Activity: Lines with the word "receiving" in them must be copied from the records below.

Transcribed page contents:
━━━━━━━━━━━━━━━━

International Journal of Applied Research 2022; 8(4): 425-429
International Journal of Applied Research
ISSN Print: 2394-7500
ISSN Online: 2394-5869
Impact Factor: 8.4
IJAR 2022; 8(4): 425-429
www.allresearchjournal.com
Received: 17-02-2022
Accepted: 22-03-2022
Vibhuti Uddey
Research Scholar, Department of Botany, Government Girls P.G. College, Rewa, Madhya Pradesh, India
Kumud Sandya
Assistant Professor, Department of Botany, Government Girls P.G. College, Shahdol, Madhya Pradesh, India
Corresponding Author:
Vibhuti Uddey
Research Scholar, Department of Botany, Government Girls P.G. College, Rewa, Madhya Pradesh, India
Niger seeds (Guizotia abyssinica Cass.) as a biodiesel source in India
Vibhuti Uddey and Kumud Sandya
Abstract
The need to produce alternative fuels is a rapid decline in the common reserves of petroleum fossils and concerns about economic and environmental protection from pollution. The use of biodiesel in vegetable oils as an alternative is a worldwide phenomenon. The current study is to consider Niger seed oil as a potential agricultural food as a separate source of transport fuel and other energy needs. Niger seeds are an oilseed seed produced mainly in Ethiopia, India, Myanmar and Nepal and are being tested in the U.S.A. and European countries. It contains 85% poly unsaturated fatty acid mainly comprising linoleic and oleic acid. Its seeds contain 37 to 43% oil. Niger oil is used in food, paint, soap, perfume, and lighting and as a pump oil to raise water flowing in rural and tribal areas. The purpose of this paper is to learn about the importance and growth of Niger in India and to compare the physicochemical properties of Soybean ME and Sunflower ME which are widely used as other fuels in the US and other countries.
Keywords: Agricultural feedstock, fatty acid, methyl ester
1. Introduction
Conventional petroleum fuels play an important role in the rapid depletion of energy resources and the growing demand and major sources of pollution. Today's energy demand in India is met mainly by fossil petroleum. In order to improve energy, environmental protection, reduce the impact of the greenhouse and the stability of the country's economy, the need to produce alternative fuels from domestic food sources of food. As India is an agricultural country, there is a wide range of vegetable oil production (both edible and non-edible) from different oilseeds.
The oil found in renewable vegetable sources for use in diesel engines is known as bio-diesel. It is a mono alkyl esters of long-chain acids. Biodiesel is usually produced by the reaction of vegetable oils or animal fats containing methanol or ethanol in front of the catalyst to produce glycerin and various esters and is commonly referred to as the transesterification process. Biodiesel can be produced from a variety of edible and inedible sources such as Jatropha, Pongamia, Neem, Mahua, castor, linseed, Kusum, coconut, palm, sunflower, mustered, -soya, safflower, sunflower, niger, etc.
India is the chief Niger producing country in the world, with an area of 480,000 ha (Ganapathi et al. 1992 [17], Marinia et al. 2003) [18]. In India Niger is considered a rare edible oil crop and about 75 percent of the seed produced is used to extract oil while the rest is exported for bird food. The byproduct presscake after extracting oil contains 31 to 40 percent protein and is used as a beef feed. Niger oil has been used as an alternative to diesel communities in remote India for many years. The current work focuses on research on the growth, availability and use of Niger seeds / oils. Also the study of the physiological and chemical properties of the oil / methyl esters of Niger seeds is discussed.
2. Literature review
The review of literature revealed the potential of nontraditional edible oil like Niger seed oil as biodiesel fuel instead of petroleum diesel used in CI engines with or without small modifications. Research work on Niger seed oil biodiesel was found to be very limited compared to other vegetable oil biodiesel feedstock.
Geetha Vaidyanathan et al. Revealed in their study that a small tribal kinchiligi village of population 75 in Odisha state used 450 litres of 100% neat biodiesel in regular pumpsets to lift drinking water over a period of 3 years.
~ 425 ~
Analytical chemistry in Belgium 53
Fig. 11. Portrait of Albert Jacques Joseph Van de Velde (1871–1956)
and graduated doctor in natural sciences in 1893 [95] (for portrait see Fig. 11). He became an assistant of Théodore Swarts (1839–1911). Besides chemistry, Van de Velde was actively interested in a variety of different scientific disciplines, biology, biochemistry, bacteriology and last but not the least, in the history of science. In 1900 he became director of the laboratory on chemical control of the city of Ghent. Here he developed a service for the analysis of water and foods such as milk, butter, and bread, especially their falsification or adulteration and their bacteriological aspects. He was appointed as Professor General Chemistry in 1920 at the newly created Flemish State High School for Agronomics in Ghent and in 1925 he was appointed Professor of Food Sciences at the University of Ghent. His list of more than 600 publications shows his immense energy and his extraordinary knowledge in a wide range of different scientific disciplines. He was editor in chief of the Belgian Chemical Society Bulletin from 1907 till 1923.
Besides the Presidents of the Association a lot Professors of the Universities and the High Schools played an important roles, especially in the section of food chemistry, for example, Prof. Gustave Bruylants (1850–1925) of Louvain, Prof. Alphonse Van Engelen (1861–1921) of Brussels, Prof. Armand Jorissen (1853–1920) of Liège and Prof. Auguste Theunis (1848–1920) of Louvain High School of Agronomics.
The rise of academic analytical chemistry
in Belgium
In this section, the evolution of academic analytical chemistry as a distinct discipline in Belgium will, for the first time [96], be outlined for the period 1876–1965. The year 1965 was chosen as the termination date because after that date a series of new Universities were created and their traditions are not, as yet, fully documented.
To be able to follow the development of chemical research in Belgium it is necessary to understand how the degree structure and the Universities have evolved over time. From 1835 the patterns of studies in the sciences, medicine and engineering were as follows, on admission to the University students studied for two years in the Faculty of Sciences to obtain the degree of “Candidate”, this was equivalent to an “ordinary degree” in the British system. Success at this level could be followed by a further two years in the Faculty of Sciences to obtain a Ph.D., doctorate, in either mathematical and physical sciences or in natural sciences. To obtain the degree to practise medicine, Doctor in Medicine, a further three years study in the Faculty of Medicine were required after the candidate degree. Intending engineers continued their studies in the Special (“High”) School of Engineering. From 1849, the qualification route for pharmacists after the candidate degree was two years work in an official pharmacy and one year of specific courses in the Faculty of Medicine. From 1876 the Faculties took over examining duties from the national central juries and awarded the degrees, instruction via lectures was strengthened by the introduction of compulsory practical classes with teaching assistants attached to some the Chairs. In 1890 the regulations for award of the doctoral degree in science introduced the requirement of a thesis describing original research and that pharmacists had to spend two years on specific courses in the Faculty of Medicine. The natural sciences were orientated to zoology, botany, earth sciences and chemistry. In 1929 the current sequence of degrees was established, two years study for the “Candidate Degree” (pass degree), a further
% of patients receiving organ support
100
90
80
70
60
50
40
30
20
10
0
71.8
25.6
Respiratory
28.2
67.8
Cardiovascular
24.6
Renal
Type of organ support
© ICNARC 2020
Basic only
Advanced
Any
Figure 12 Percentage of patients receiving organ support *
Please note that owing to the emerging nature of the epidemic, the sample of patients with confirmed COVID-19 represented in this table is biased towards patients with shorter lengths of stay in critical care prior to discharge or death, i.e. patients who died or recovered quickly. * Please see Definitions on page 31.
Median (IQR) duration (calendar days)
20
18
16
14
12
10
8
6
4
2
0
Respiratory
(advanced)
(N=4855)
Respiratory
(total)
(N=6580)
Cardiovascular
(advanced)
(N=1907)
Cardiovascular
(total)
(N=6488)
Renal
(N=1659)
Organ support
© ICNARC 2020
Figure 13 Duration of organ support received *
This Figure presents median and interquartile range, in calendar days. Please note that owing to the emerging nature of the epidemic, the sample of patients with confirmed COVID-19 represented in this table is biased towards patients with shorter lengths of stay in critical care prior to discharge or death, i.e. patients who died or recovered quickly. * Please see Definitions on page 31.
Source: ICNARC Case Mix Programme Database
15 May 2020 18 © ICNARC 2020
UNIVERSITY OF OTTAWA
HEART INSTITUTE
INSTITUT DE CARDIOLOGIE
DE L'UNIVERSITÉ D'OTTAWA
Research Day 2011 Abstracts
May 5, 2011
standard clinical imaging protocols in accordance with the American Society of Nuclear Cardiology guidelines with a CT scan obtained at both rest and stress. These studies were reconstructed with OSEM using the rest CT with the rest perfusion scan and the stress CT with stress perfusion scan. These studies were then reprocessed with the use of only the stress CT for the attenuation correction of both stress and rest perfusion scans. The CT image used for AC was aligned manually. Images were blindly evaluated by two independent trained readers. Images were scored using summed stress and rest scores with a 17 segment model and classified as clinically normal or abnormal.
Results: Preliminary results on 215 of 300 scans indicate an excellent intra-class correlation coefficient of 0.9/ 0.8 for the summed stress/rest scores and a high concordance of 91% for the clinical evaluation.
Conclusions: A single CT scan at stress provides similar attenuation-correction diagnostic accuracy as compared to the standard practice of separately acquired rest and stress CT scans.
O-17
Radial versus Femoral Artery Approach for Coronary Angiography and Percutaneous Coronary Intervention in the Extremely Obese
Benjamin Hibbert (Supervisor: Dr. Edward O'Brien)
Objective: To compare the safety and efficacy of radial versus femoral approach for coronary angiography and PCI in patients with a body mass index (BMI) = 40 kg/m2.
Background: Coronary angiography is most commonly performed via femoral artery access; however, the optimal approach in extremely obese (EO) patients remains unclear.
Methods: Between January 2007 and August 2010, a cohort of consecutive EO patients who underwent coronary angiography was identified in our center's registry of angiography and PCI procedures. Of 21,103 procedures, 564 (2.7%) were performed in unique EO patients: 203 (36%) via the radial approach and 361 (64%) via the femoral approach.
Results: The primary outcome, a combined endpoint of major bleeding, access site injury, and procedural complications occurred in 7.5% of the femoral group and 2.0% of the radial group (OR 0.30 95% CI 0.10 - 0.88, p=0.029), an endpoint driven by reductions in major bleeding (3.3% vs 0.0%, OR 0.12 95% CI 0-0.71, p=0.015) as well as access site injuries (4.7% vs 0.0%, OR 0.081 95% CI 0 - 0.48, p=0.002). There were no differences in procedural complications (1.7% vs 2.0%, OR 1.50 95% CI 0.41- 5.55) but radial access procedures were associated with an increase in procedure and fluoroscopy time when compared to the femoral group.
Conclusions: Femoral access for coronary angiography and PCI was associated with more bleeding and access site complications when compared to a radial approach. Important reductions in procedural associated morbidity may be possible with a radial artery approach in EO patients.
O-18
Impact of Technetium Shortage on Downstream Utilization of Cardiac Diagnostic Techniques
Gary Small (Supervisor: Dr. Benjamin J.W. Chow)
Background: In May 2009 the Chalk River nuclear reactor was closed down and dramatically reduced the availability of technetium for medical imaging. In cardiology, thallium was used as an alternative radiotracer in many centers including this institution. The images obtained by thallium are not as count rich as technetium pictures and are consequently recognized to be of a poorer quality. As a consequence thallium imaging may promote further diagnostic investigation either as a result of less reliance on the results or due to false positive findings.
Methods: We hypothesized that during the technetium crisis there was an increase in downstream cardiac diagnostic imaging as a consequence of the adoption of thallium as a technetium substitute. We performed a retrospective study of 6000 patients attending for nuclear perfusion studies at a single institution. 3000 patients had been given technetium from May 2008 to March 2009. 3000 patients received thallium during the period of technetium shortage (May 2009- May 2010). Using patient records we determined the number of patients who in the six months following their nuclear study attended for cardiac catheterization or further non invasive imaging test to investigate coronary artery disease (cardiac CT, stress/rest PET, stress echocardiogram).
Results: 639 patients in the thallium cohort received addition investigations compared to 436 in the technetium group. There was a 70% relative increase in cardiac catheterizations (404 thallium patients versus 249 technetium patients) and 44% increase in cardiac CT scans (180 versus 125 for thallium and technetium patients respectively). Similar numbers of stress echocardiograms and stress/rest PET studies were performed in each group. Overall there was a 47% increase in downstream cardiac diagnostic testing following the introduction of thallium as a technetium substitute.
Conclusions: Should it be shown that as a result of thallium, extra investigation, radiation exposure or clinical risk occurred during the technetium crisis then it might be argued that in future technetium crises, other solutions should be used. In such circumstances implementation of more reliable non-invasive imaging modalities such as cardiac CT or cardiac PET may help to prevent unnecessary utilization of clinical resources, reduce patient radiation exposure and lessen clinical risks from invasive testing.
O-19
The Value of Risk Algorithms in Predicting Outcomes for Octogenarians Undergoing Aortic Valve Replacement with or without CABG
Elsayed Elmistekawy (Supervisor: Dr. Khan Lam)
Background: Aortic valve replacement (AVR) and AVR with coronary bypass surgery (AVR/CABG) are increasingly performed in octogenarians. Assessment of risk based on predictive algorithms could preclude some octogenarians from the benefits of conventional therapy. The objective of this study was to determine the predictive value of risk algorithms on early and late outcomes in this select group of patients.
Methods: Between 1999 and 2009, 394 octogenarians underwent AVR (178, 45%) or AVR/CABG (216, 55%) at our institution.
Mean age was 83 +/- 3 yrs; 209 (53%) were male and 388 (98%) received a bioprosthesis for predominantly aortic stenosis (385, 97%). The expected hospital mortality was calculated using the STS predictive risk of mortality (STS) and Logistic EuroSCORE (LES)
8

━━━━━━━━━━━━━━━━

Problem solution:
% of patients receiving organ support
Figure 12 Percentage of patients receiving organ support *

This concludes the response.